Find tips and tricks to make your garden or allotment flourish on our Gardening forum.

Concrete planters.

7 replies

ChetChet · 01/01/2021 20:54

Hello.
I have a few concrete plant pots in my new front garden. I intend to empty them, jet wash down and pot plants up in them.
I've Googled for info but I can't find advice - just results of planters on concrete.
Can anyone tell me what is best in pots of this type? I don't even know if there are drainage holes. Annuals or perennials? These pots are medium sized, circular and fairly squat but flare out at the top, narrow at the bottom.
Heather maybe?
TIA.

OP posts:
ChetChet · 02/01/2021 11:16

Anyone?

OP posts:
SpikySara · 02/01/2021 11:21

I wouldn’t grow anything in pots without holes. The plants will just drown. You need to drill some holes.

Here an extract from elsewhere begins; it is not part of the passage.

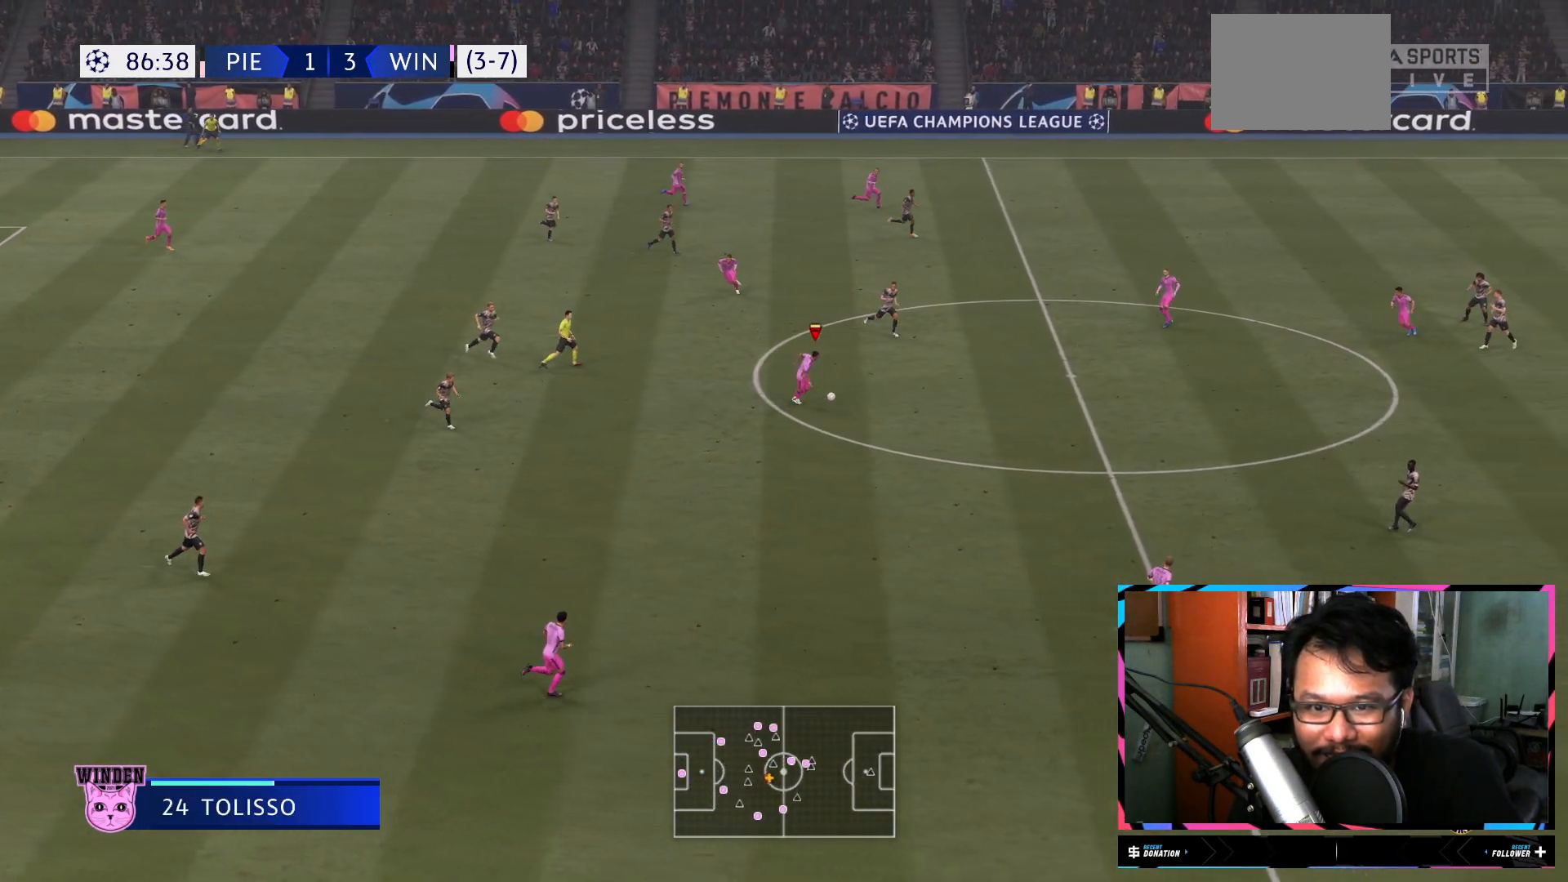
{"buttons": ["R2"], "left_stick": "down-right", "right_stick": "center", "events": []}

MaisyMary77 · 02/01/2021 11:51

Depends on so much really-position, whether they have drainage holes, size...
I have some concrete planters (with drainage holes) up against a wall. In the early spring they are full of hyacinths and in the summer they have sweet peas or morning glory. I’m a bit lazy and keep the hyacinth bulbs in them all year round-I just change the top of the compost every year and add some miracle grow pellets ever six months or so.

yamadori · 02/01/2021 12:22

Concrete pots are alkaline in nature, so they will be no good for plants that like acid soil, such as the heathers you mention.

FLOrenze · 02/01/2021 13:39

Fill them with water to check if there are drainage holes. If not fill the bottom with gravel and then put plants in plastic pots. Eunymous are very tolerant plants for concrete.

ChetChet · 03/01/2021 20:13

Thank you for replying. I'd quite forgotten about my query until now.
There is a single drainage hole. Very helpful to inform me of alkaline presence. No where on Google mentioned THAT.

OP posts:
Swaddlemeinplants · 05/01/2021 20:10

None of my houseplant pots have drainage and all my indoor plants are fine but I wouldn’t risk a hole free pot outside as you can’t control the amount of rain.

I did buy a number of cheap plastic pots for the garden last year, without holes, DH ended up having to drill them all as they all got saturated with the heavy rain.

With concrete specifically, I have two concrete pots inside, I find that plants inside tend to dry out quite quickly as the concrete doesn’t seem to retain water, much like terracotta.